New tool provides detailed cross-government payments data for public insight
Fianna Fáil TD, Albert Dolan today launched the Public Payments / Purchase Order Tracker, bringing together €78.5 billion in 400,000+ transactions reported by 190+ State entities.
The dataset shows who was paid, for what, and when. Information that, to our knowledge, no single department or agency currently aggregates across the system.
This is Phase 1 of a wider plan to make public procurement work better for people: transparent, trackable, and delivering value for every euro.
Albert Dolan TD said: “On the doors people ask, where does the money actually go? Budgets and tenders are the plan. The receipt is the truth. I’m a chartered accountant - so I did what accountants do, I read them. The FOI returns, the purchase order files, the circulars. We stitched them together so taxpayers can finally see the whole picture.”
He added: “We took scrutiny to the next level by writing to over 100 State entities, and many officials worked with us to make more data available. This was built alongside our civil and public servants by citizens, with the State, building on the work of Ireland’s FOI and open-data community, journalists, and public servants.”
“This isn’t about spending less; it’s about spending better. In 2024 alone, €14.6bn moved through these payments. If better information trims costs by just 1%, that’s ~€146m saved; even 0.1% is ~€14.6m.
“Money we can redirect into the services and infrastructure. Ireland needs to keep moving,” he concluded.
ENDS
Notes to Editors:
What’s being released:
● A consolidated dataset drawn from FOI-mandated reports and 2011 circulars.
● High-level insights: vendor activity, spend by entity, quarterly/annual trends.
● A concise methodology note setting out sources, cleaning steps, and limitations (naming inconsistencies, uneven publication).
Fast facts (2011–2025 YTD)
● €78.5bn, 400k+ transactions, 190+ entities.
● 2024: 71,332 payments totaling €14.6bn (peak year to date).
● 2025 YTD: 23,782 payments totaling €4.77bn.
● Claims are phrased as “to our knowledge” and “no department/agency currently aggregates” based on a review of publicly available sources.

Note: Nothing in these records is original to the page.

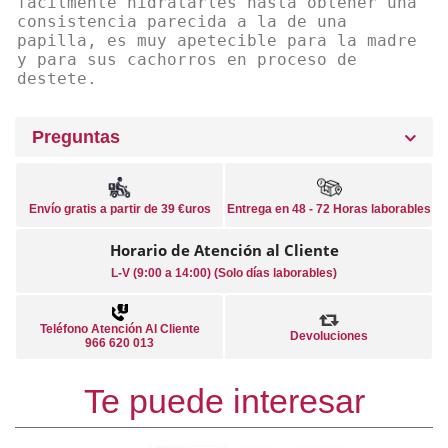
fácilmente hidratarles hasta obtener una
consistencia parecida a la de una
papilla, es muy apetecible para la madre
y para sus cachorros en proceso de
destete.
Preguntas
Envío gratis a partir de 39 €uros
Entrega en 48 - 72 Horas laborables
Horario de Atención al Cliente
L-V (9:00 a 14:00) (Solo días laborables)
Teléfono Atención Al Cliente
Devoluciones
966 620 013
Te puede interesar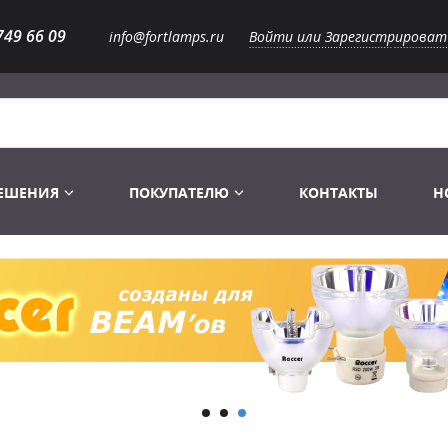
749 66 09
info@fortlamps.ru
Войти или Зарегистрироват
РЕШЕНИЯ
ПОКУПАТЕЛЮ
КОНТАКТЫ
Н
Лампы светодиодные
Распродажа
Лампы Винтаж Ретро Декор
Перчатки
Распродажа
 газоразрядные
Лампы галогенные 6-120 V
Сумки и подсумки
Световое оборудование
Лампы студийные 110-240 V
Распродажа
Ремни и страховка
Аксессуары для света
Лампы-фары PAR
1 канальные модули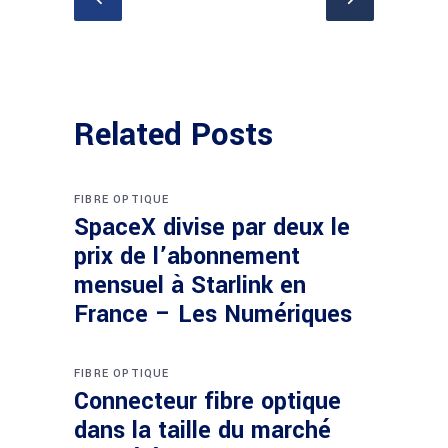
Related Posts
FIBRE OPTIQUE
SpaceX divise par deux le
prix de l’abonnement
mensuel à Starlink en
France – Les Numériques
FIBRE OPTIQUE
Connecteur fibre optique
dans la taille du marché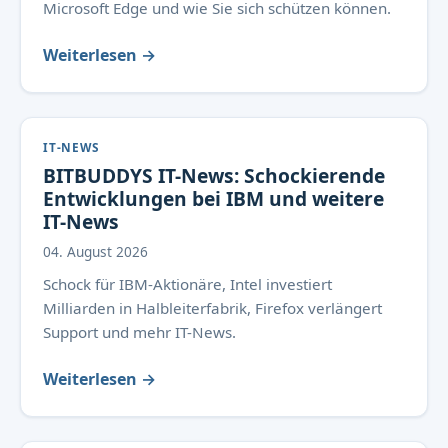
Microsoft Edge und wie Sie sich schützen können.
Weiterlesen →
IT-NEWS
BITBUDDYS IT-News: Schockierende
Entwicklungen bei IBM und weitere
IT-News
04. August 2026
Schock für IBM-Aktionäre, Intel investiert
Milliarden in Halbleiterfabrik, Firefox verlängert
Support und mehr IT-News.
Weiterlesen →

● Proposed next steps (legislative phase): standardised, machine-readable reporting, unique supplier identifiers, and a live procurement ledger linking budgets, tenders, and payments. Albert will be bringing forward a private members bill in the coming weeks.
● The project credits cooperation from civil and public servants and builds on the work of Ireland’s FOI and open-data community and journalists.